We think of Facebook and Twitter as platforms for you and me and our fellow citizens to share information and opinions and photos and just plain fun.

But our government agencies are also on those platforms, secretly as well as openly.

And not just for fun and games.

It’s a serious information war out there — with mis- and dis- elements, too — and Facebook and Twitter may be in over their heads.

“The takedowns in recent years by Twitter and Facebook of more than 150 bogus personas and media sites created in the United States,” wrote Ellen Nakashima in the Washington Post in mid-September, “was disclosed last month by internet researchers Graphika and the Stanford Internet Observatory. While the researchers did not attribute the sham accounts to the U.S. military, two officials familiar with the matter said that U.S. Central Command is among those whose activities are facing scrutiny.”
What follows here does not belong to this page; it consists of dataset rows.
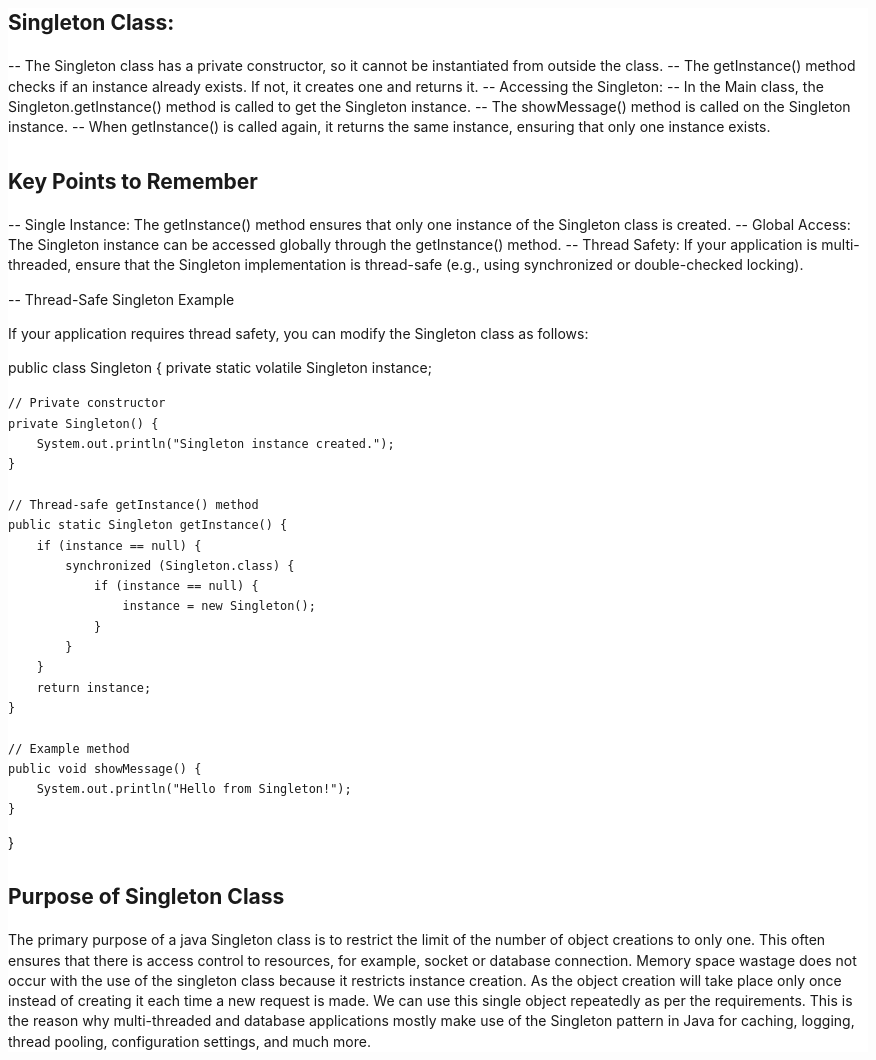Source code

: ## Singleton Class:
-- The Singleton class has a private constructor, so it cannot be instantiated from outside the class.
-- The getInstance() method checks if an instance already exists. If not, it creates one and returns it.
-- Accessing the Singleton:
-- In the Main class, the Singleton.getInstance() method is called to get the Singleton instance.
-- The showMessage() method is called on the Singleton instance.
-- When getInstance() is called again, it returns the same instance, ensuring that only one instance exists.

## Key Points to Remember

-- Single Instance: The getInstance() method ensures that only one instance of the Singleton class is created.
-- Global Access: The Singleton instance can be accessed globally through the getInstance() method.
-- Thread Safety: If your application is multi-threaded, ensure that the Singleton implementation is thread-safe 
   (e.g., using synchronized or double-checked locking).

-- Thread-Safe Singleton Example

If your application requires thread safety, you can modify the Singleton class as follows:

public class Singleton {
private static volatile Singleton instance;

    // Private constructor
    private Singleton() {
        System.out.println("Singleton instance created.");
    }

    // Thread-safe getInstance() method
    public static Singleton getInstance() {
        if (instance == null) {
            synchronized (Singleton.class) {
                if (instance == null) {
                    instance = new Singleton();
                }
            }
        }
        return instance;
    }

    // Example method
    public void showMessage() {
        System.out.println("Hello from Singleton!");
    }
}

## Purpose of Singleton Class
   The primary purpose of a java Singleton class is to restrict the limit of the number of object creations to only one. 
   This often ensures that there is access control to resources, for example, socket or database connection.
   Memory space wastage does not occur with the use of the singleton class because it restricts instance creation. 
   As the object creation will take place only once instead of creating it each time a new request is made.
   We can use this single object repeatedly as per the requirements. This is the reason why multi-threaded and database
   applications mostly make use of the Singleton pattern in Java for caching, logging, thread pooling, configuration settings,
   and much more.
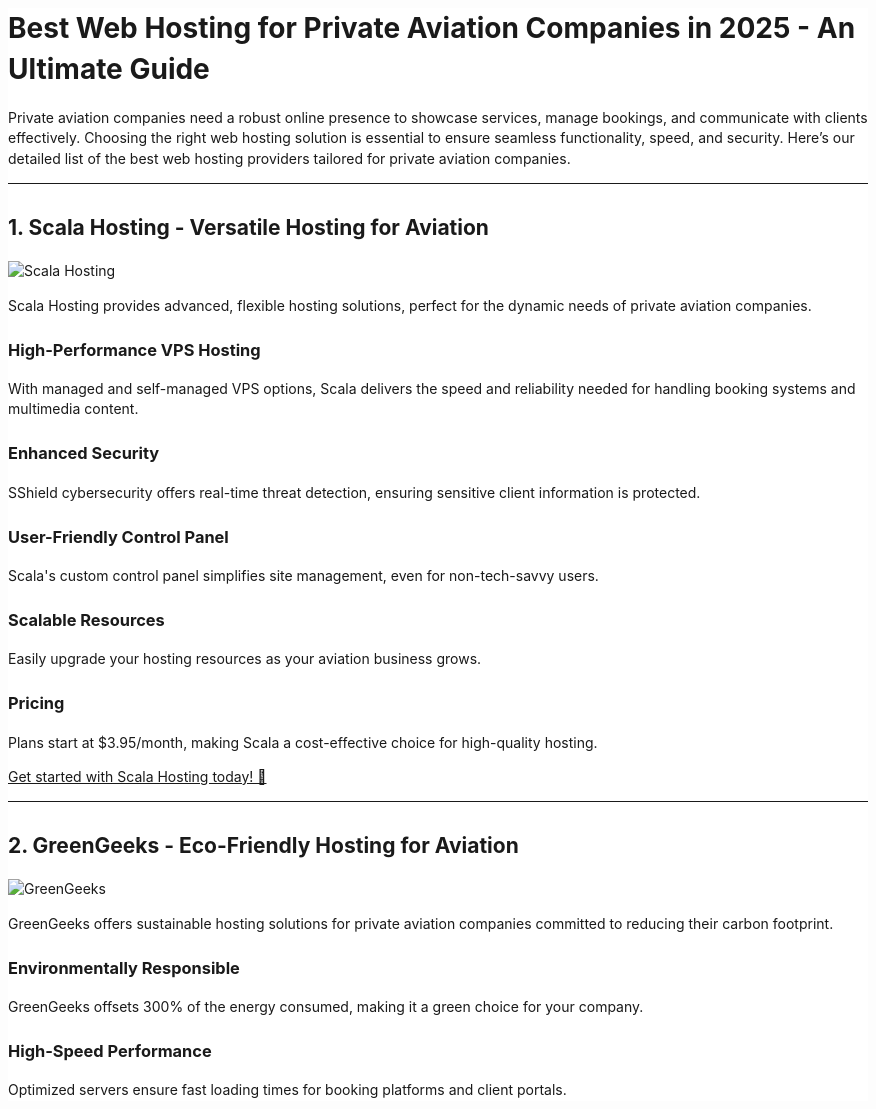 # Best Web Hosting for Private Aviation Companies in 2025 - An Ultimate Guide  

Private aviation companies need a robust online presence to showcase services, manage bookings, and communicate with clients effectively. Choosing the right web hosting solution is essential to ensure seamless functionality, speed, and security. Here’s our detailed list of the best web hosting providers tailored for private aviation companies.  

---

## 1. Scala Hosting - Versatile Hosting for Aviation  

![Scala Hosting](https://i.imgur.com/uJ5JIK3.png "Scala Web Hosting")  

Scala Hosting provides advanced, flexible hosting solutions, perfect for the dynamic needs of private aviation companies.  

### High-Performance VPS Hosting  
With managed and self-managed VPS options, Scala delivers the speed and reliability needed for handling booking systems and multimedia content.  

### Enhanced Security  
SShield cybersecurity offers real-time threat detection, ensuring sensitive client information is protected.  

### User-Friendly Control Panel  
Scala's custom control panel simplifies site management, even for non-tech-savvy users.  

### Scalable Resources  
Easily upgrade your hosting resources as your aviation business grows.  

### Pricing  
Plans start at $3.95/month, making Scala a cost-effective choice for high-quality hosting.  

[Get started with Scala Hosting today! 🛫](https://snipitx.com/scala-jy)  

---

## 2. GreenGeeks - Eco-Friendly Hosting for Aviation  

![GreenGeeks](https://i.imgur.com/eEwuntu.jpg "GreenGeeks Hosting")  

GreenGeeks offers sustainable hosting solutions for private aviation companies committed to reducing their carbon footprint.  

### Environmentally Responsible  
GreenGeeks offsets 300% of the energy consumed, making it a green choice for your company.  

### High-Speed Performance  
Optimized servers ensure fast loading times for booking platforms and client portals.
Ms. Nakashima’s report begins with the big news: “Colin Kahl, the undersecretary of defense for policy, last week instructed the military commands that engage in psychological operations online to provide a full accounting of their activities by next month,” and we are told of a “sweeping audit” to probe how the Pentagon “conducts clandestine information warfare.”

This is largely in response to Facebook and Twitter identifying and removing “fake accounts suspected of being run by the U.S. military in violation of the platforms’ rules.”

Social media companies took down actual U.S. military psy-op accounts. But it is worth noting that the report does not mention Facebook or Twitter taking down foreign equivalents, though that has happened in the past.

It might be time to reconsider all government activity in social media.

This is Common Sense. I’m Paul Jacob.